Saved data entries
--- START ---

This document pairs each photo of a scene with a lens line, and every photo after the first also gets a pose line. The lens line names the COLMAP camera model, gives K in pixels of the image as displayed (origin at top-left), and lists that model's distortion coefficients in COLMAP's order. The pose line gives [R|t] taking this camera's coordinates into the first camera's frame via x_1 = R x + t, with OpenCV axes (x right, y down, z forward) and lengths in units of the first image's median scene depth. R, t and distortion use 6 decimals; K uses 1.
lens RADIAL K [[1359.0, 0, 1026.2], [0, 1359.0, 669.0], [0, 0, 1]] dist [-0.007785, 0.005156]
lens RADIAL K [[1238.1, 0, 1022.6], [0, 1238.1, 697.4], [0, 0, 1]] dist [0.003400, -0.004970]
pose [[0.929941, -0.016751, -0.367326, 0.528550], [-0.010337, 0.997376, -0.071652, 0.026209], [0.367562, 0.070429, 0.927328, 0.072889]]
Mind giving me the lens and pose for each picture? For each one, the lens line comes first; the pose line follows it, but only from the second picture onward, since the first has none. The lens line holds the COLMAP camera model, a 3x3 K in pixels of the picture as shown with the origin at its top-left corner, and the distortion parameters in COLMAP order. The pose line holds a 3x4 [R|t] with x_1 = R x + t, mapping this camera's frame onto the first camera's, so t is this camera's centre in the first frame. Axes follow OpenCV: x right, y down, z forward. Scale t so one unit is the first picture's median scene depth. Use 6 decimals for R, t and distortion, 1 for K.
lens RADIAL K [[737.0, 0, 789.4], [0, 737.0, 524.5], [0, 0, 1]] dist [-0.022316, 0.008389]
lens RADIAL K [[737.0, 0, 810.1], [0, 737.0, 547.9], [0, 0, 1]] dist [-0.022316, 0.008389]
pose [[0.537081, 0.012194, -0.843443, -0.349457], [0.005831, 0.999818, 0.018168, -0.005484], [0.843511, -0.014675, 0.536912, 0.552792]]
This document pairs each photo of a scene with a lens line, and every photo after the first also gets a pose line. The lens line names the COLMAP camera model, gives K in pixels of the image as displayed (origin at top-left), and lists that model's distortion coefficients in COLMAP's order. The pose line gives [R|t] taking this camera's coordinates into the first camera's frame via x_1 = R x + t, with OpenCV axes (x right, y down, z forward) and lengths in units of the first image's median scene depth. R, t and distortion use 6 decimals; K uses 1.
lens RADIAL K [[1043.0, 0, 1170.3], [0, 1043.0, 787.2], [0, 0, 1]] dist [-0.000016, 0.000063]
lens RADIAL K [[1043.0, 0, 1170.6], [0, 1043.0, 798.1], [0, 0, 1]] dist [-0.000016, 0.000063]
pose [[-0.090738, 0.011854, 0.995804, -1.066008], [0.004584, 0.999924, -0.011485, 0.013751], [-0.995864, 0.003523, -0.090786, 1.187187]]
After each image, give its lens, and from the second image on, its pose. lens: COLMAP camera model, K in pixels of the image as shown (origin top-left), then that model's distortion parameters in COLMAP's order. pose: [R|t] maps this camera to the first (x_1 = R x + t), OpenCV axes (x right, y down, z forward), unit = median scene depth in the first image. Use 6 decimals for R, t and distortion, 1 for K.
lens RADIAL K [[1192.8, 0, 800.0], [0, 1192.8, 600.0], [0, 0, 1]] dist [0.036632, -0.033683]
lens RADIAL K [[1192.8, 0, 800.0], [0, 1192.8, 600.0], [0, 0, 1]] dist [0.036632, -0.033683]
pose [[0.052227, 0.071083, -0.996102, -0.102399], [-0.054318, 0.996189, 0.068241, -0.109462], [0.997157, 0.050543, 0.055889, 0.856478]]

--- END ---

_Exercise objective:_
Transcribe the data above so that every line matches exactly.

_Written solution:_
This document pairs each photo of a scene with a lens line, and every photo after the first also gets a pose line. The lens line names the COLMAP camera model, gives K in pixels of the image as displayed (origin at top-left), and lists that model's distortion coefficients in COLMAP's order. The pose line gives [R|t] taking this camera's coordinates into the first camera's frame via x_1 = R x + t, with OpenCV axes (x right, y down, z forward) and lengths in units of the first image's median scene depth. R, t and distortion use 6 decimals; K uses 1.
lens RADIAL K [[1359.0, 0, 1026.2], [0, 1359.0, 669.0], [0, 0, 1]] dist [-0.007785, 0.005156]
lens RADIAL K [[1238.1, 0, 1022.6], [0, 1238.1, 697.4], [0, 0, 1]] dist [0.003400, -0.004970]
pose [[0.929941, -0.016751, -0.367326, 0.528550], [-0.010337, 0.997376, -0.071652, 0.026209], [0.367562, 0.070429, 0.927328, 0.072889]]
Mind giving me the lens and pose for each picture? For each one, the lens line comes first; the pose line follows it, but only from the second picture onward, since the first has none. The lens line holds the COLMAP camera model, a 3x3 K in pixels of the picture as shown with the origin at its top-left corner, and the distortion parameters in COLMAP order. The pose line holds a 3x4 [R|t] with x_1 = R x + t, mapping this camera's frame onto the first camera's, so t is this camera's centre in the first frame. Axes follow OpenCV: x right, y down, z forward. Scale t so one unit is the first picture's median scene depth. Use 6 decimals for R, t and distortion, 1 for K.
lens RADIAL K [[737.0, 0, 789.4], [0, 737.0, 524.5], [0, 0, 1]] dist [-0.022316, 0.008389]
lens RADIAL K [[737.0, 0, 810.1], [0, 737.0, 547.9], [0, 0, 1]] dist [-0.022316, 0.008389]
pose [[0.537081, 0.012194, -0.843443, -0.349457], [0.005831, 0.999818, 0.018168, -0.005484], [0.843511, -0.014675, 0.536912, 0.552792]]
This document pairs each photo of a scene with a lens line, and every photo after the first also gets a pose line. The lens line names the COLMAP camera model, gives K in pixels of the image as displayed (origin at top-left), and lists that model's distortion coefficients in COLMAP's order. The pose line gives [R|t] taking this camera's coordinates into the first camera's frame via x_1 = R x + t, with OpenCV axes (x right, y down, z forward) and lengths in units of the first image's median scene depth. R, t and distortion use 6 decimals; K uses 1.
lens RADIAL K [[1043.0, 0, 1170.3], [0, 1043.0, 787.2], [0, 0, 1]] dist [-0.000016, 0.000063]
lens RADIAL K [[1043.0, 0, 1170.6], [0, 1043.0, 798.1], [0, 0, 1]] dist [-0.000016, 0.000063]
pose [[-0.090738, 0.011854, 0.995804, -1.066008], [0.004584, 0.999924, -0.011485, 0.013751], [-0.995864, 0.003523, -0.090786, 1.187187]]
After each image, give its lens, and from the second image on, its pose. lens: COLMAP camera model, K in pixels of the image as shown (origin top-left), then that model's distortion parameters in COLMAP's order. pose: [R|t] maps this camera to the first (x_1 = R x + t), OpenCV axes (x right, y down, z forward), unit = median scene depth in the first image. Use 6 decimals for R, t and distortion, 1 for K.
lens RADIAL K [[1192.8, 0, 800.0], [0, 1192.8, 600.0], [0, 0, 1]] dist [0.036632, -0.033683]
lens RADIAL K [[1192.8, 0, 800.0], [0, 1192.8, 600.0], [0, 0, 1]] dist [0.036632, -0.033683]
pose [[0.052227, 0.071083, -0.996102, -0.102399], [-0.054318, 0.996189, 0.068241, -0.109462], [0.997157, 0.050543, 0.055889, 0.856478]]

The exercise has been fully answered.